=== Bloque de texto ===

Volviendo a Las guerras... y a mi carta, más adelante añadía lo siguiente, llevado también por mi juvenil ardor y sin dolerme prendas:
La visión que se nos da del Humán del Otero es, en cambio, más simplista, puesto que a ud. le ha interesado destacar esa violencia ciega, en la que no descarta una explicación genética. Y me parece esta explicación tan peligrosa, tan pesimista, que aun en el supuesto de que hubiera una base científica ¿cómo podríamos hacerlo extensible a toda una colectividad? ¡Se ha especulado tanto con la «forma de ser» de los pueblos y de las razas, etc.! En fin, usted ya me comprende.
Días después, en concreto el 14 de marzo de ese mismo 1976, y a pesar de tanta cruda sinceridad por mi parte (o consecuentemente con ello), Delibes me envió otra carta que reproduzco a continuación:
A Pedro Carrero
Querido amigo: estuvo usted muy gentil y amable bajando a saludarme la otra tarde en la Academia. Y, la verdad, no advertí su pretendida cortedad: únicamente que apenas disponíamos de unos minutos para saludarnos.

=== Conjunto de datos ===

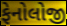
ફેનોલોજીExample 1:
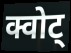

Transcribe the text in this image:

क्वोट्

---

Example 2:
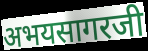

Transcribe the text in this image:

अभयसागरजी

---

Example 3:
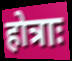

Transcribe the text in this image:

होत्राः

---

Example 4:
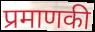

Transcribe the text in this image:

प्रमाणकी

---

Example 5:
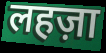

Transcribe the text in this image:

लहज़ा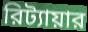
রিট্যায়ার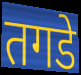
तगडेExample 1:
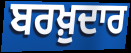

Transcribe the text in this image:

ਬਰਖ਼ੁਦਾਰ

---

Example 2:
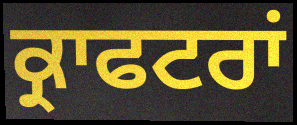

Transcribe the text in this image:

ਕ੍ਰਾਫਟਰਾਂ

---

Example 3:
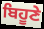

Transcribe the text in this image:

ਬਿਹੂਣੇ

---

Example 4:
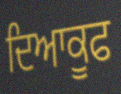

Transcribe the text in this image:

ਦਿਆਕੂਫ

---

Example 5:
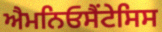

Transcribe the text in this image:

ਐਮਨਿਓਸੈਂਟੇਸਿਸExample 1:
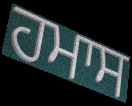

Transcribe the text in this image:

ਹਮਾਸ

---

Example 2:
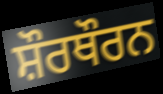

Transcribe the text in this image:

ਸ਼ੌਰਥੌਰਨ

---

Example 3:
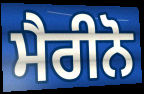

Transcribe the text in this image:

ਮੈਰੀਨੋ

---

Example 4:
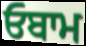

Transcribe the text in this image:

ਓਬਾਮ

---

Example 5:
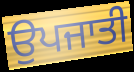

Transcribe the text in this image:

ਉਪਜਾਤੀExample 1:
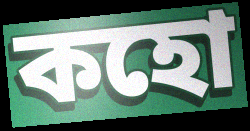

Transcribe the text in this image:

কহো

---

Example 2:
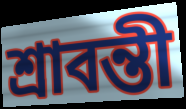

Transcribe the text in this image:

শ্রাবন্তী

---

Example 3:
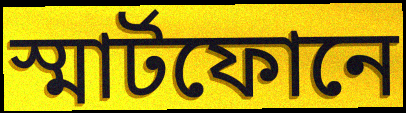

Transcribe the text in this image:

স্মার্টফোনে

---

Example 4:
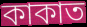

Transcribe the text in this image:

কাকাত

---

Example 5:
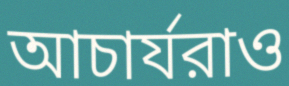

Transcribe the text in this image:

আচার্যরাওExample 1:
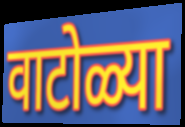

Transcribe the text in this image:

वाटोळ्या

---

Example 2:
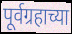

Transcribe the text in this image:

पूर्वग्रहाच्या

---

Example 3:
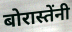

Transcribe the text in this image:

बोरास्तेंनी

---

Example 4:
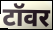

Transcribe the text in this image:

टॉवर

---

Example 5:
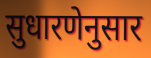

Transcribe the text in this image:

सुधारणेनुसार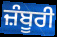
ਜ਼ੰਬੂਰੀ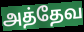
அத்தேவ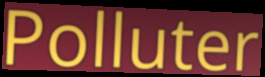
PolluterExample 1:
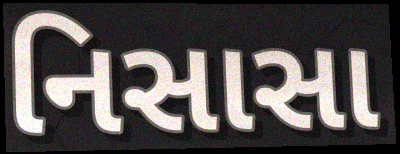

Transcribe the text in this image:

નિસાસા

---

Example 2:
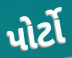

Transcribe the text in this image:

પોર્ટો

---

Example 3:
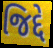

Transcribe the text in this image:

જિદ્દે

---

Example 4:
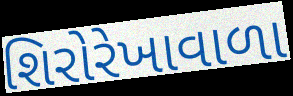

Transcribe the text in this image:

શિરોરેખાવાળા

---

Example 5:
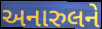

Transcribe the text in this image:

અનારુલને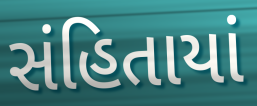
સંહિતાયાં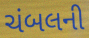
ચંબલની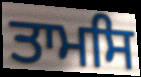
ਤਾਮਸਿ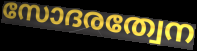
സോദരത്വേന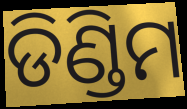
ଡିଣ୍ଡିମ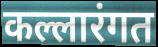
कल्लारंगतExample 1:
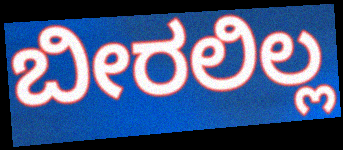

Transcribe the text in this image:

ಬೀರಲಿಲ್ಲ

===

Consigna> Reescribe el fragmento sobre la correspondencia con Delibes desde las palabras que contienen "Volviendo a Las" hasta las que terminan en "ya me comprende.". Cambia "explicación" por "interpretación" en cada aparición.

Respuesta esperada>
Volviendo a Las guerras... y a mi carta, más adelante añadía lo siguiente, llevado también por mi juvenil ardor y sin dolerme prendas:
La visión que se nos da del Humán del Otero es, en cambio, más simplista, puesto que a ud. le ha interesado destacar esa violencia ciega, en la que no descarta una interpretación genética. Y me parece esta interpretación tan peligrosa, tan pesimista, que aun en el supuesto de que hubiera una base científica ¿cómo podríamos hacerlo extensible a toda una colectividad? ¡Se ha especulado tanto con la «forma de ser» de los pueblos y de las razas, etc.! En fin, usted ya me comprende.